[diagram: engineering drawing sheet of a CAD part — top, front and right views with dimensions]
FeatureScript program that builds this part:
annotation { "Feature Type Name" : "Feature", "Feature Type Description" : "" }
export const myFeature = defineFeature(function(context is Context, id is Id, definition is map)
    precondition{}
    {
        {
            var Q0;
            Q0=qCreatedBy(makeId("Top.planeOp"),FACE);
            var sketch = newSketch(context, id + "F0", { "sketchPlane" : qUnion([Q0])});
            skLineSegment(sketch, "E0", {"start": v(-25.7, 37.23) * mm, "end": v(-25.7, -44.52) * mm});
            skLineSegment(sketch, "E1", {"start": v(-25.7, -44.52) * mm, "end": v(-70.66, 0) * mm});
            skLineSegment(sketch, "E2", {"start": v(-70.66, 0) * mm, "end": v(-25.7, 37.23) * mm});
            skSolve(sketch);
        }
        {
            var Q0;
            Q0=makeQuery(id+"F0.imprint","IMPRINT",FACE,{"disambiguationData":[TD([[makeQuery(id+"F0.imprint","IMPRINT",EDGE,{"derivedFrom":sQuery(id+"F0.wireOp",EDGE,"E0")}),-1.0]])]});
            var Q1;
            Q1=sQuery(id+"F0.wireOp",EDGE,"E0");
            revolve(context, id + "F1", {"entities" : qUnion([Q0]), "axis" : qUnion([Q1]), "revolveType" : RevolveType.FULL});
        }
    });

━━━━━━━━

YOUR GOAL
Extract every line of the material that contains the string "context", treating uppercase and lowercase letters as distinct.

RESPONSE
export const myFeature = defineFeature(function(context is Context, id is Id, definition is map)
            var sketch = newSketch(context, id + "F0", { "sketchPlane" : qUnion([Q0])});
            revolve(context, id + "F1", {"entities" : qUnion([Q0]), "axis" : qUnion([Q1]), "revolveType" : RevolveType.FULL});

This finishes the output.